Al Dahra, a privately held Abu Dhabi agricultural firm with farmland across Europe, the Americas and Africa, is already producing around 100,000 tonnes of wheat from a project in the nearby East Owaynat.
"Work on the Toshka project is complete and we are set for cultivation by October 2015, we have plans to get around 300,000 tonnes of wheat from there," Khadim al-Darei told Reuters on the sidelines of an agricultural conference in Abu Dhabi.
Darei said he expected the first harvest from Toshka in May-June 2016 and that all of the company's wheat production would be sold in Egypt.

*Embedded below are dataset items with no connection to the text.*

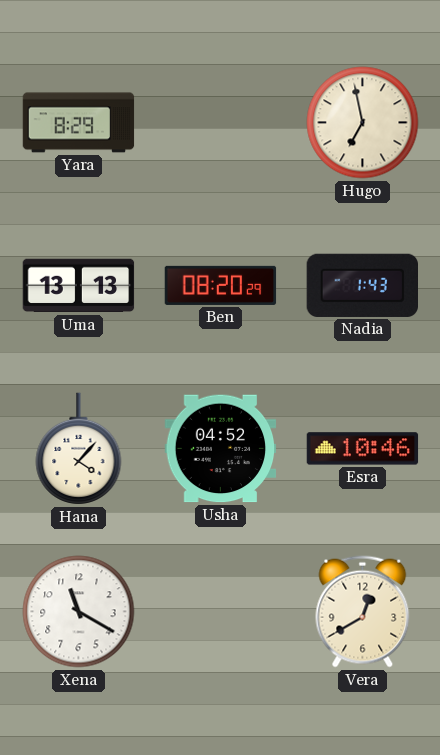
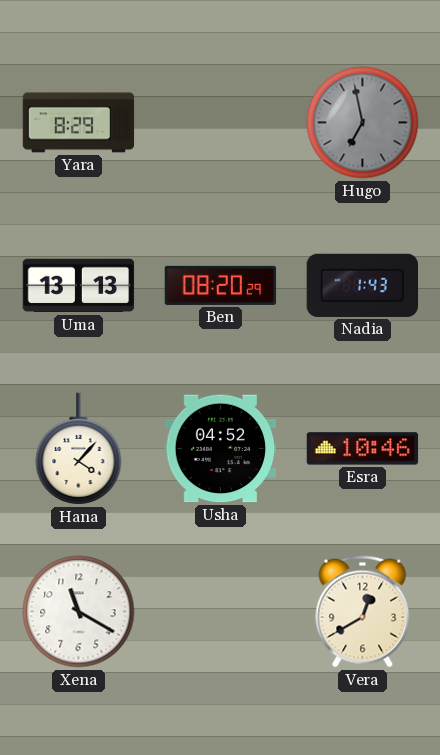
Hugo dial: cream -> grey
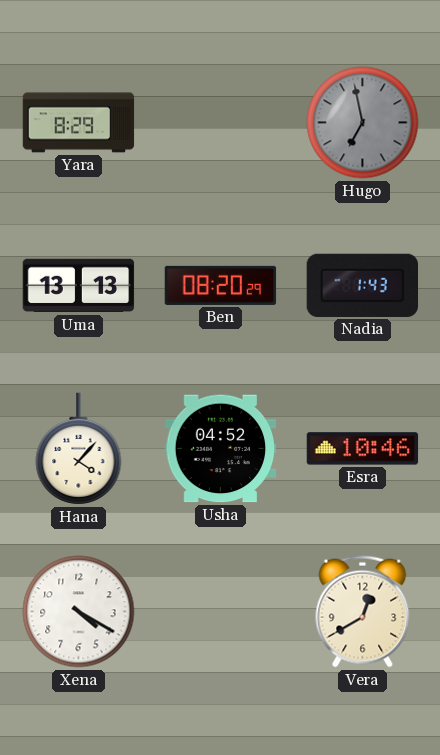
Xena: 11:20 -> 4:20
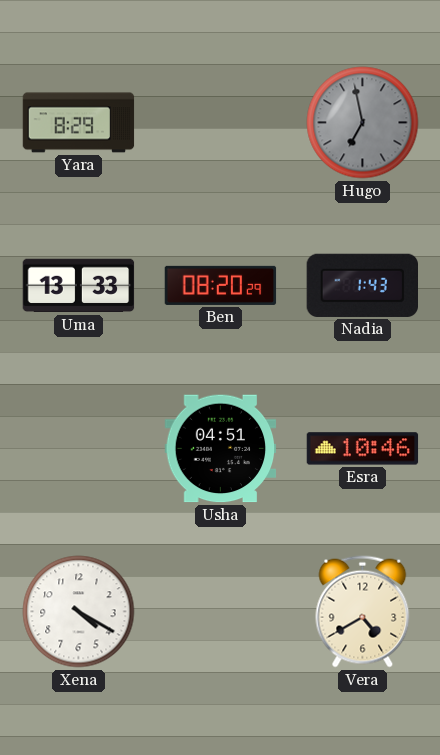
Uma: 13:13 -> 13:33
Hana: 4:07 -> none
Usha: 04:52 -> 04:51
Vera: 12:40 -> 4:40
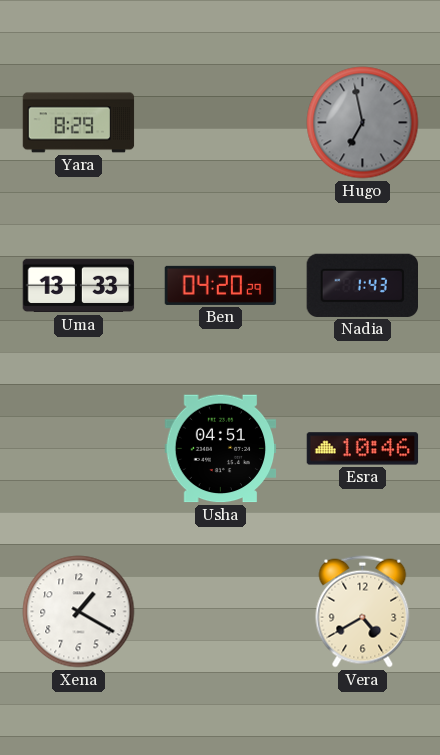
Ben: 08:20 -> 04:20
Xena: 4:20 -> 1:20
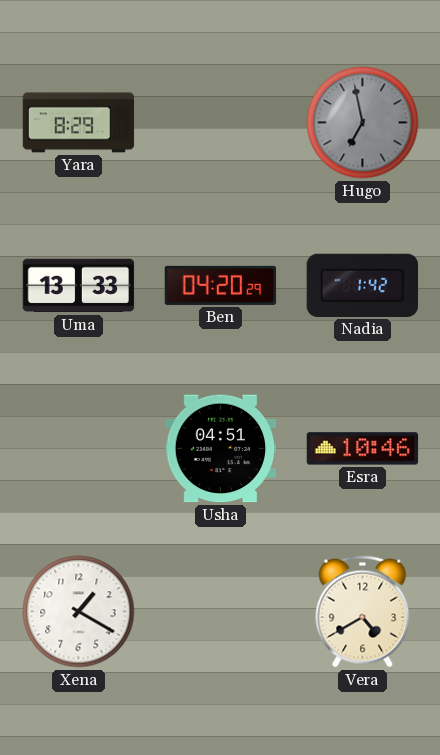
Nadia: 1:43 -> 1:42
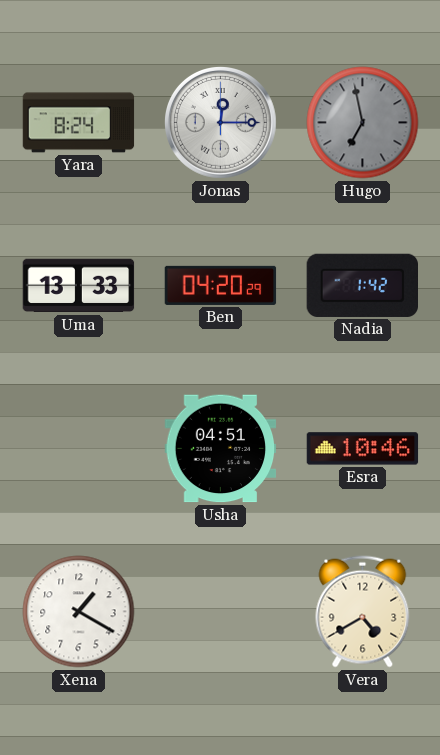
Yara: 8:29 -> 8:24
Jonas: none -> 12:15
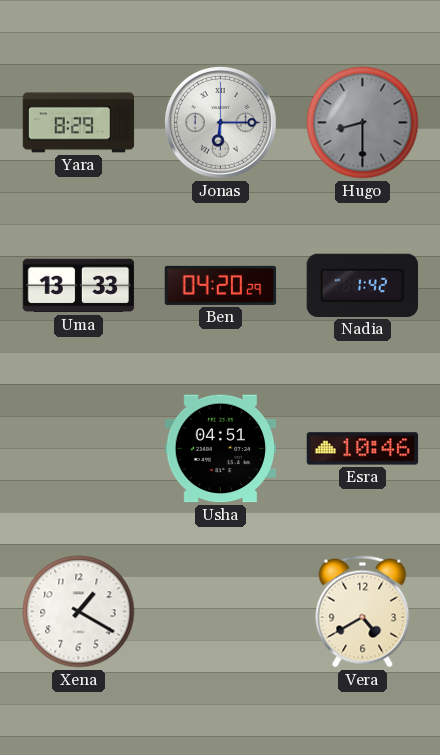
Yara: 8:24 -> 8:29
Jonas: 12:15 -> 6:15
Hugo: 6:58 -> 8:30
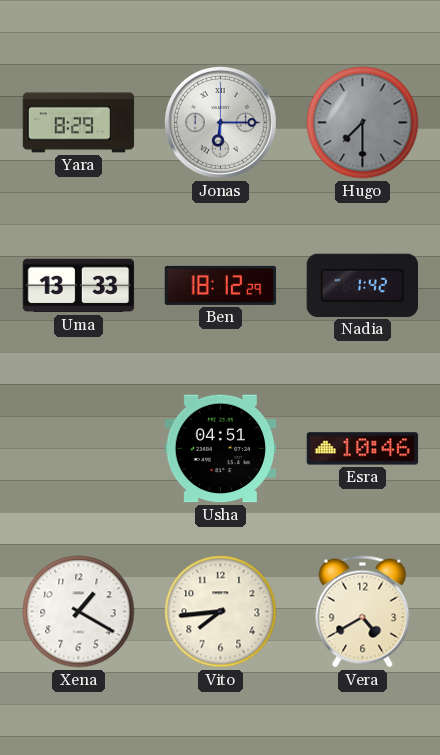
Hugo: 8:30 -> 7:30
Ben: 04:20 -> 18:12
Vito: none -> 7:44
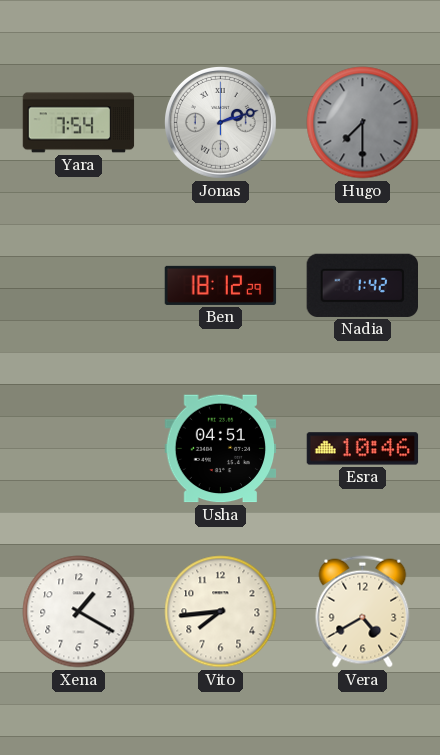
Yara: 8:29 -> 7:54
Jonas: 6:15 -> 2:12
Uma: 13:33 -> none
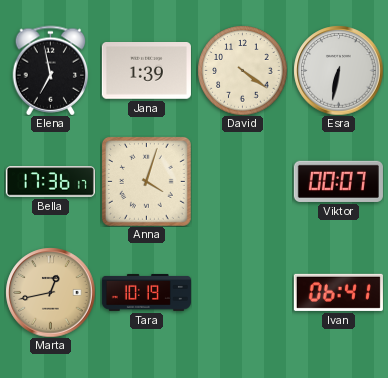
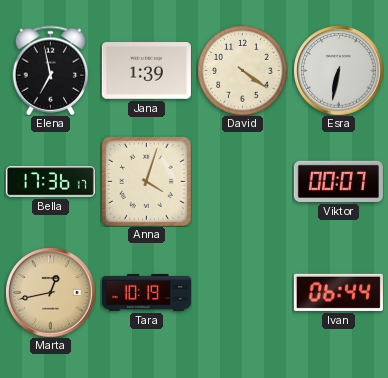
Ivan: 06:41 -> 06:44
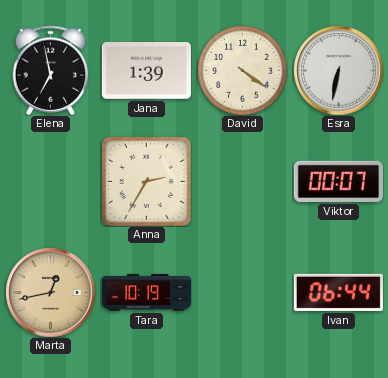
Bella: 17:36 -> none
Anna: 4:03 -> 2:35
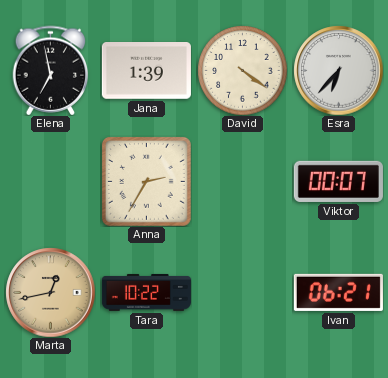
Esra: 6:32 -> 6:37
Tara: 10:19 -> 10:22
Ivan: 06:44 -> 06:21
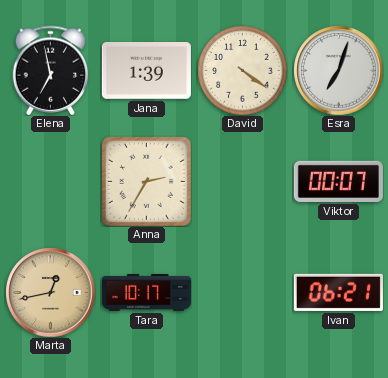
Esra: 6:37 -> 7:03
Tara: 10:22 -> 10:17
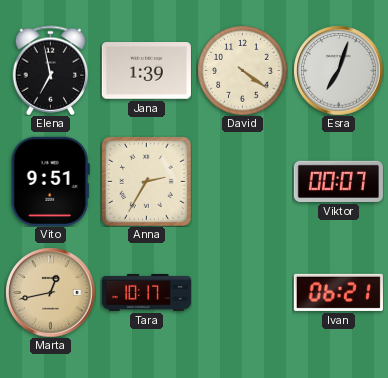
Vito: none -> 9:51
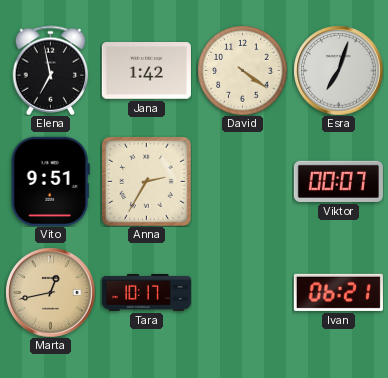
Jana: 1:39 -> 1:42
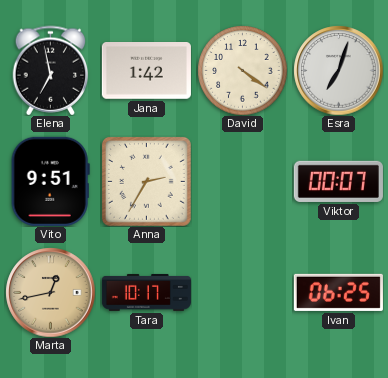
Ivan: 06:21 -> 06:25
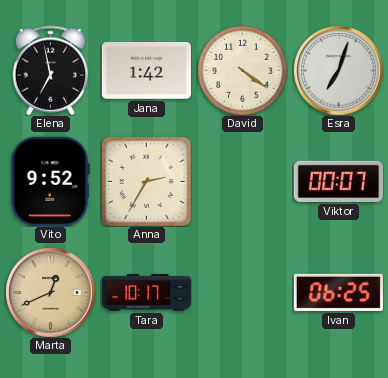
Vito: 9:51 -> 9:52
Marta: 12:43 -> 12:41
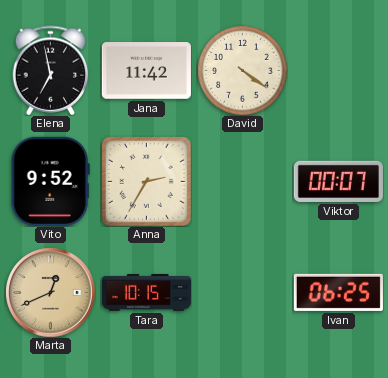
Jana: 1:42 -> 11:42
Esra: 7:03 -> none
Tara: 10:17 -> 10:15
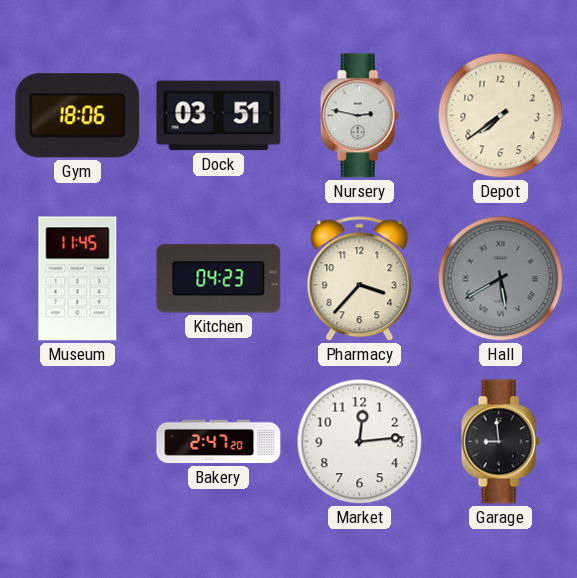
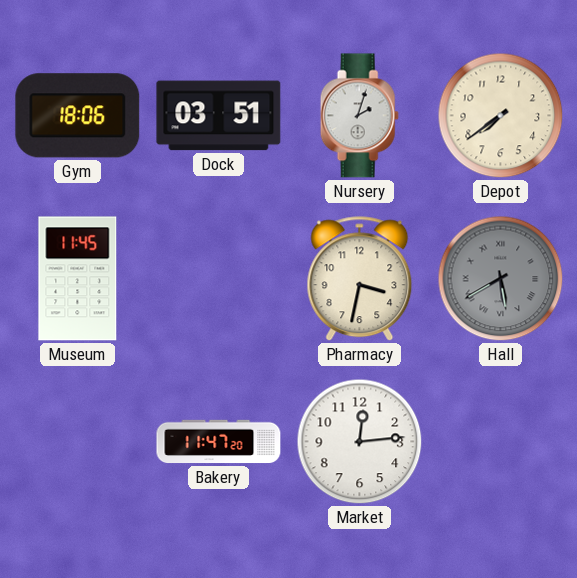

Al Dahra has 100,000 acres of land in Toshka, a project which aims to pump water from the country's Aswan High Dam reservoir and deliver it via a 50-kilometre (30-mile) canal to reclaimed farmland 60 km from the border with Sudan.
Darei said the investment had initially run into logistical difficulties but that Egypt's new regime headed by President Abdel Fattah al-Sisi was keen on paving the way for more foreign direct investment in the sector.
"The government was not used to such large-scale foreign investments in agriculture but now with the new regime there is a big initiative of support and they are moving in the right direction," Darei said.
Egypt, the world's largest wheat importer, buys around 10 million tonnes of wheat a year from abroad through the state buying agency and private buyers.
The government sells subsidised flat loaves of bread for less than 1 U.S. cent each to millions of Egyptians.
UAE firms invest in agricultural land abroad in deals which usually include a crop-sharing agreement with the host country. Gulf states import more than 80 percent of their food needs.
The Al Dahra project would also produce 100,000 tonnes of potatoes and other crops that will be exported.
"As long as Egypt needs the wheat, it will be for the local market," Darei said.
Abu Dhabi firm Jenaan told Reuters last year it had changed its strategy in Egypt to produce wheat instead of fodder in part on the advice of the government of Abu Dhabi to help fulfil Egypt's needs.
The UAE is helping Egypt build wheat silos to hold 1.5 million tonnes as part of wider plans to boost the country's capacity to 4.5 million tonnes.
The United Arab Emirates, Kuwait and Saudi Arabia have provided billions of dollars in grants, loans and petroleum products to Egypt since the ouster of Islamist president Mohamed Morsi of the Muslim Brotherhood last year.